Reading passage:
☆ ☆ ☆ ☆ ☆
We don’t expect an elevator pitch from a poet, but can you tell us about your work in 2-3 sentences?

 

Aisle 228 is about the 2016 Chicago Cubs, listening to baseball on the radio, and going to games with my father. The book highlights milestones across Major League Baseball of the past 50 years and culminates in the Cubs World Series win. Baseball fans any team will enjoy this title, along amateur historians and readers of literary nonfiction—it also makes an excellent gift! 

 

 

What boundaries did you break in the writing of this book? Where does that sort of courage come from?

 

Well, I’m not sure about breaking boundaries, but I know of many female sports fans who were also writers who never published work about sports. Maybe they wrote it but didn’t show it to anyone? Not sure. Marianne Moore and Annie Dillard come to mind as two of them. Many women have come up to me after readings or panels and said wow, I never thought of sharing my experience with sports—they mention that they aren’t really athletes or that there wasn’t a place for their voice in that sphere. Other sports fans have approached me and said they never liked poetry but they liked these poems. Conversely, others say they never thought of writing poems about sports, but after hearing mine they have a “tennis poem” in them or something, and that delights me!

 

Tell us a bit about the highs and lows of your book’s road to publication.

 

I started writing this book in 2013-2014. I work a 9-5 and wrote and edited this book on (short) winter and summer breaks and a few residencies I was lucky enough to get. It was rejected 100+ times. I went to trade publishers who didn’t know about poetry but liked the sports angle. I had an agent briefly until he realized that he couldn’t help me. I sent to dozens of contests only to hear from publishers “open to anything” that sports writing was definitely out. I heard it was too short. Sometimes I never heard back. I was told to self-publish dozens of times. I kept revising—every six months—trying to remember “every line must be a poem and the book itself should be one poem.”
☆ ☆ ☆ ☆ ☆
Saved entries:
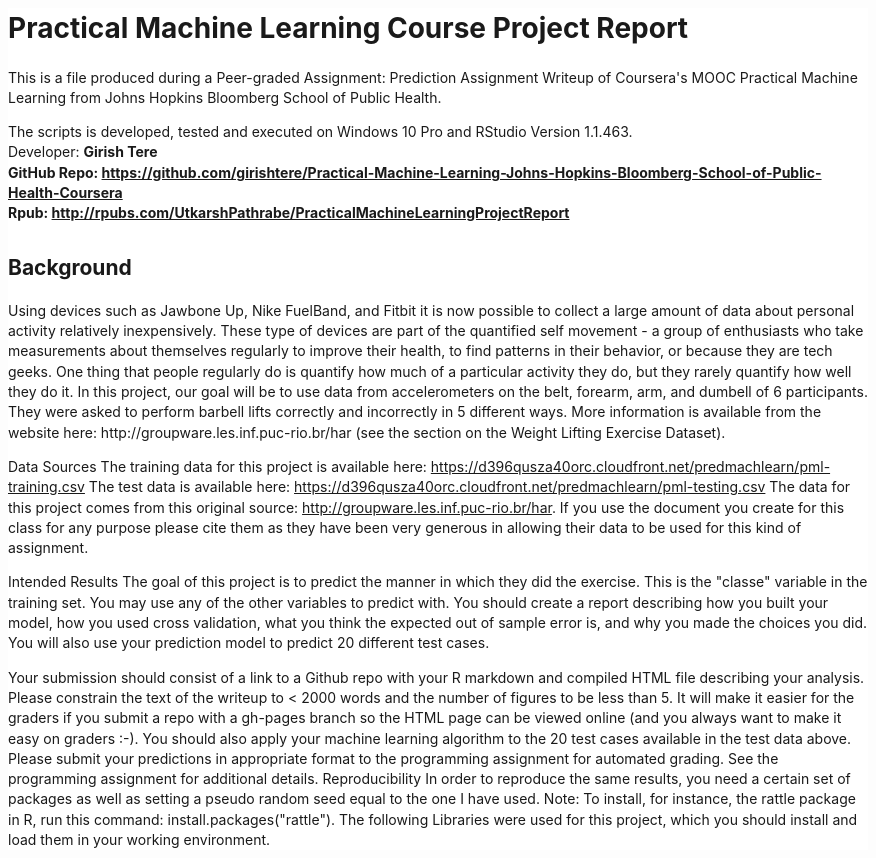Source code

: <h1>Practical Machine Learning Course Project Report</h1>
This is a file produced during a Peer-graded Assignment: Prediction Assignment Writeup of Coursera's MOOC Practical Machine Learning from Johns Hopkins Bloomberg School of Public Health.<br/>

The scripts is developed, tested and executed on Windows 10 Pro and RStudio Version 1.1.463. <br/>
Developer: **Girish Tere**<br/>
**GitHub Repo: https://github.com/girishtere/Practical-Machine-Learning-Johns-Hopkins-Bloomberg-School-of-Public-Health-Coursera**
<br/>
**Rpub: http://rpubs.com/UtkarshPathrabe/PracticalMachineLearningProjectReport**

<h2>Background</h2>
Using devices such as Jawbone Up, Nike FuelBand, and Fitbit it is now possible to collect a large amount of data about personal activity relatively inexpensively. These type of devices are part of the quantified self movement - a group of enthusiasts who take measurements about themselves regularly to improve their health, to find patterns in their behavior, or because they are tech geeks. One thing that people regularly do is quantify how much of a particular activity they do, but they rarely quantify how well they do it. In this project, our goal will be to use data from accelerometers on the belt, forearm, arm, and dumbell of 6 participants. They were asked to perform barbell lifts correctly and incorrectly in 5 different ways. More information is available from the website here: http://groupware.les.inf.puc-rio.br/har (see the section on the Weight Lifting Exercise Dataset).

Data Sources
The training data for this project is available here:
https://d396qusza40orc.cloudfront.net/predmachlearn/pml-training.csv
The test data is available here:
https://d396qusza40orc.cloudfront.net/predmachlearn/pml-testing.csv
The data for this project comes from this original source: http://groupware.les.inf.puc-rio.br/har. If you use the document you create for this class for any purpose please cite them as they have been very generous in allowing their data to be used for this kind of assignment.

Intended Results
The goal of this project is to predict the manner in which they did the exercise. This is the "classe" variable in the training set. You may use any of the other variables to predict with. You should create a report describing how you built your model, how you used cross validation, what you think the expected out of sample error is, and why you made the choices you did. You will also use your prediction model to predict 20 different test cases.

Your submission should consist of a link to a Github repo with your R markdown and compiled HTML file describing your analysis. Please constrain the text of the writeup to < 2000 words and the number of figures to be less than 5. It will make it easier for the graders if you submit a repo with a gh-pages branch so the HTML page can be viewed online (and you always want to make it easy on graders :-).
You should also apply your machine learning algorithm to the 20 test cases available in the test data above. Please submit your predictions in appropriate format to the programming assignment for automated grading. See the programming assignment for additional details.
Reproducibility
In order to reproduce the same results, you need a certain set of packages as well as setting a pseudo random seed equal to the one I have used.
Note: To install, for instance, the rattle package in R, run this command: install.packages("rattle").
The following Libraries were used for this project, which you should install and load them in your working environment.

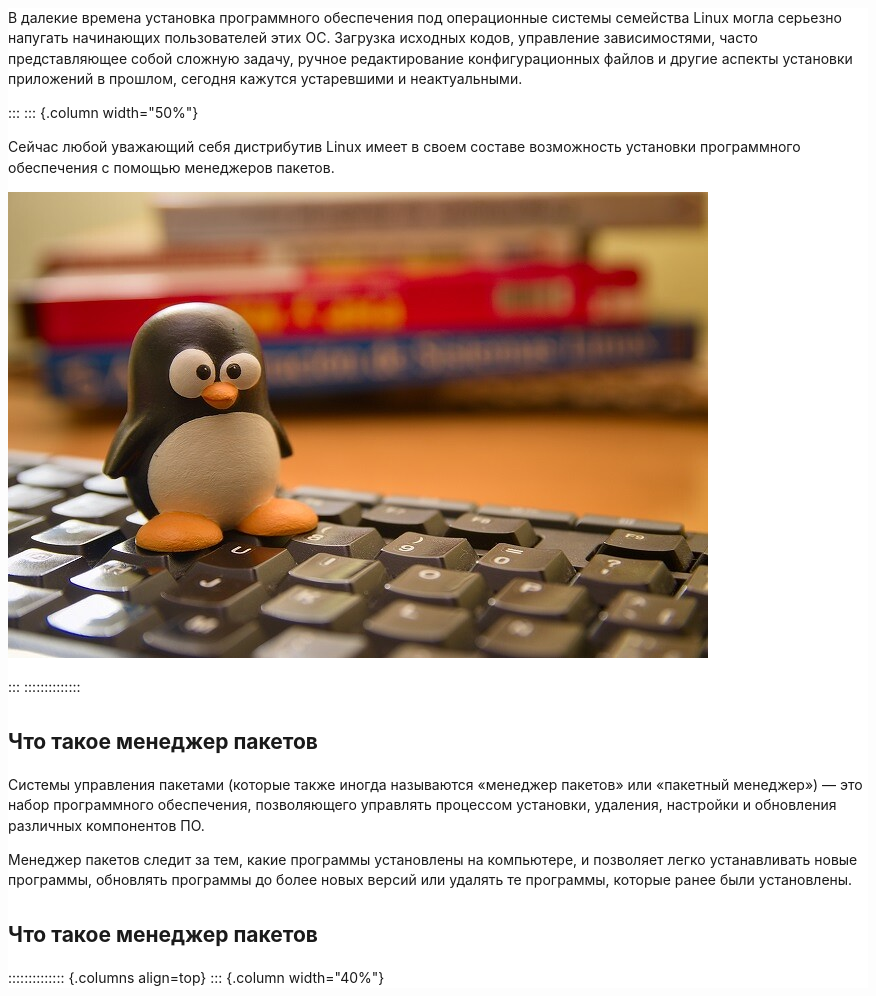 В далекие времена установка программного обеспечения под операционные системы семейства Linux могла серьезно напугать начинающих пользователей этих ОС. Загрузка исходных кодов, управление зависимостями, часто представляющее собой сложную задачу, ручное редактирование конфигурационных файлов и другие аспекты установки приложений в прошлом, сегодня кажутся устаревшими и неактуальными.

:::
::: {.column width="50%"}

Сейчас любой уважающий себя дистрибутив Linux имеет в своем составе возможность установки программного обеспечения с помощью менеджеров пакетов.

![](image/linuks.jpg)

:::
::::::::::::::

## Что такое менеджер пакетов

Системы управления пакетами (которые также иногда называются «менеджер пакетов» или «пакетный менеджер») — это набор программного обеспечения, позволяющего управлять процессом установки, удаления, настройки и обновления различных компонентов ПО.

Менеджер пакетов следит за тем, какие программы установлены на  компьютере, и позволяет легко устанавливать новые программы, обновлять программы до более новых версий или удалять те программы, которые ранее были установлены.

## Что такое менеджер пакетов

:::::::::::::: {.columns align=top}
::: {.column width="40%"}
☆ ☆ ☆ ☆ ☆
Using the information:
A – Answer these questions from the interview about Aisle 228:
(i) In what years did the author start writing the book?
(ii) Which two writers come to the author's mind as female sports fans who never published work about sports?
(iii) How many times was the book rejected?
B – Copy the interview about Aisle 228 word for word from "We don’t expect" up to and including "courage come from?".
Nothing in the listing is needed.

Answers to the tasks:
A –
(i) 2013-2014
(ii) Marianne Moore and Annie Dillard
(iii) More than 100 times

B –
We don’t expect an elevator pitch from a poet, but can you tell us about your work in 2-3 sentences?

 

Aisle 228 is about the 2016 Chicago Cubs, listening to baseball on the radio, and going to games with my father. The book highlights milestones across Major League Baseball of the past 50 years and culminates in the Cubs World Series win. Baseball fans any team will enjoy this title, along amateur historians and readers of literary nonfiction—it also makes an excellent gift! 

 

 

What boundaries did you break in the writing of this book? Where does that sort of courage come from?